Kuzhanthai Royappan, a 61-year-old writer from Trichy district, whose first book was banned by the Tamil Nadu government two years ago on the grounds that it could cause communal disharmony, says that he will continue to write books about Dalits.

Royappan had filed a petition against the government’s ban in 2015. When the case came up for hearing on Tuesday, the Madras High Court directed the state government to respond in six weeks.

According to Royappan, the government had banned his book Madurai Veeran Unmai Varalaru because he described Madurai Veeran, a folk deity as a Dalit, who falls in love with a caste Hindu woman. “This story was told to me by an old storyteller. Other books about Madurai Veeran claim that he was born to a Kasi king but in that era between 1623 and 1653, there were no Kasi kings, Mughals were ruling us,” he explains.

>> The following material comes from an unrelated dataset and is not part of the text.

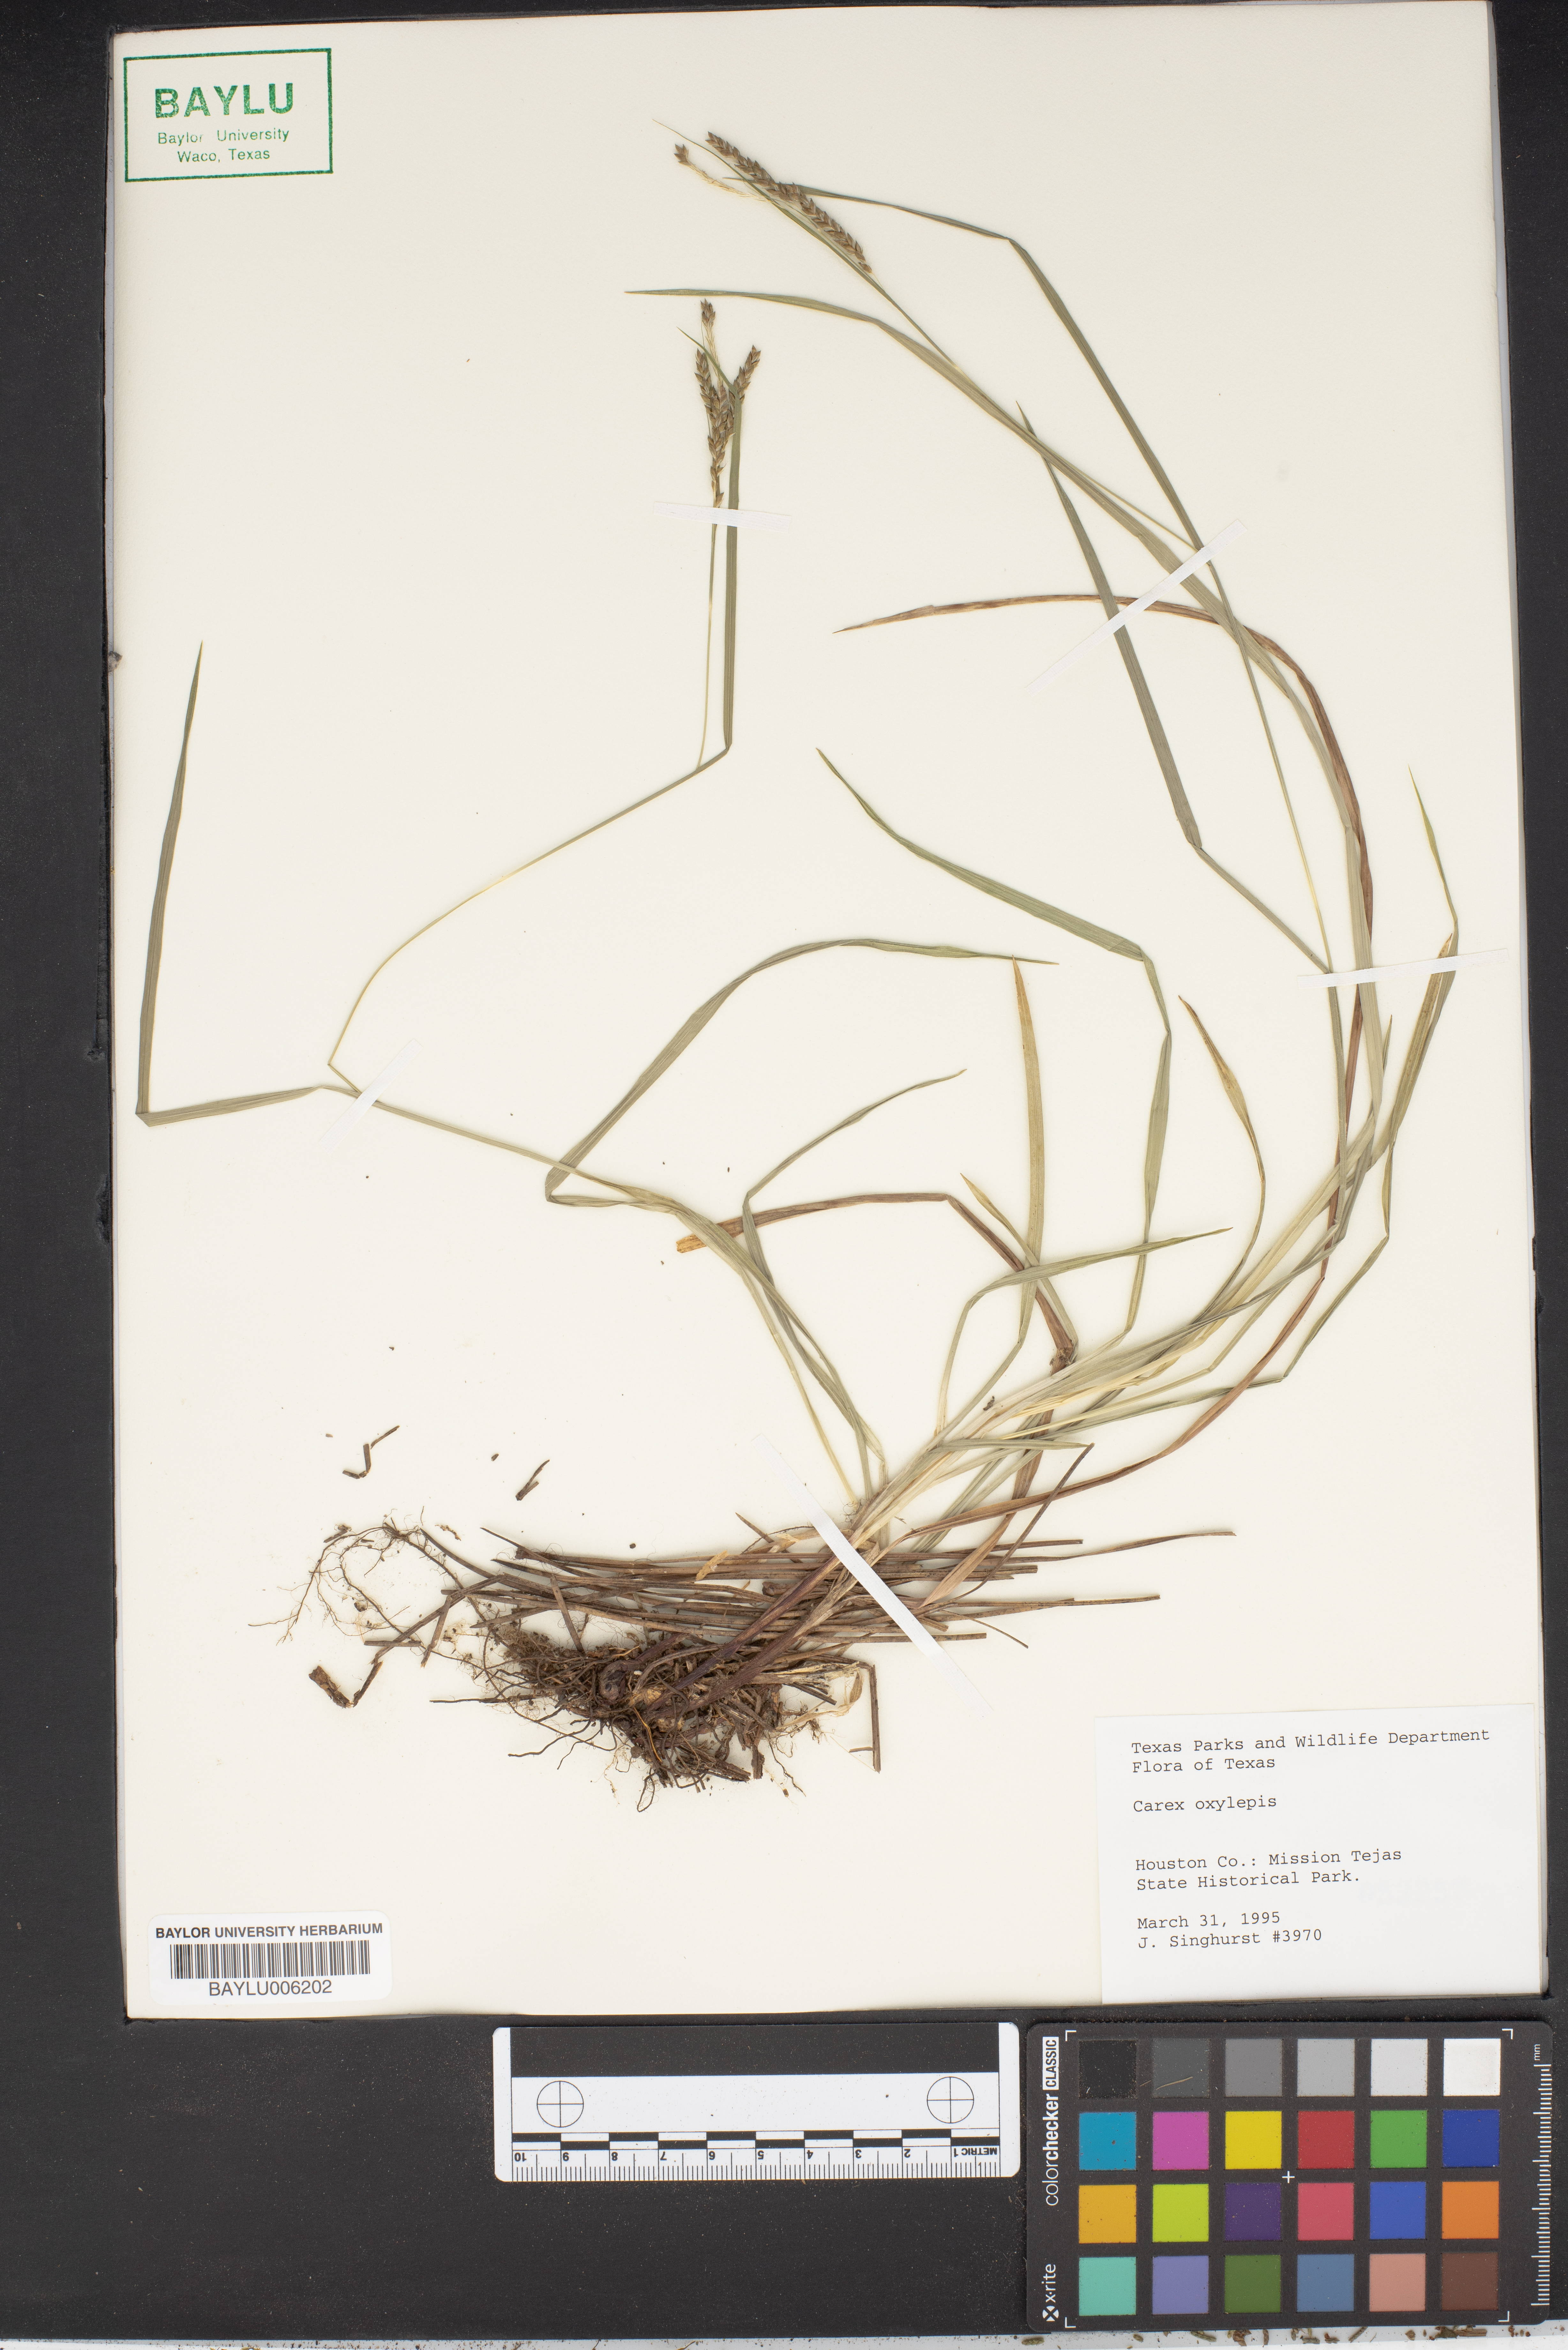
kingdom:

While banning the book, the Tamil Nadu government had then said, “The state government is of the opinion that the book contains assertions that are certain to cause disharmony and feeling of enmity between different castes and communities and promote communal tension affecting public peace and tranquillity,” reported The Hindu.

But the writer emphasises that the ban on his earlier will not stop him from writing about Dalits. “Even if the government keeps banning my books, I will never stop writing about Scheduled Caste people,” says Royappan defiantly.

His passion for the issue, he says, stems from having witnessed Dalits being mistreated since he was a boy. Royappan recounts, “When I used to go to tea shops, the shopkeeper will have different tumblers for both caste Hindus and Dalits. Also, Dalits were supposed to sit down and eat food while other caste people would sit and eat on chairs and tables.”

He recalls another story from his past, which forced him to protest against the caste oppression met out to the Dalit community in his village. “The government had given land to Scheduled Caste people in our village but all the other caste people took it away. I protested against the issue and also went to court,” alleges Royappan.

Forced to discontinue school after Class 1 due to family problems, Royappan started working as a daily wage worker from his early age. “I learnt to read and write Tamil on my own,” he says proudly.

His own life inspired him to write stories about Dalit people. His first book Madurai Veeran Unmai Varalaru was published in 2013. “Many Dalit people have died while trying to bring a change in the society, often their stories are not written. I want to bring out all those stories out through my books,” he explains.

His next book is a novel about Dalit Christians. “In our village, temples never had problems as there was a different temple for Dalits. But in churches, there are different places to pray for Dalits and caste Hindu people inside the church. After these issues cropped up, I have stopped going to church,” says Royappan.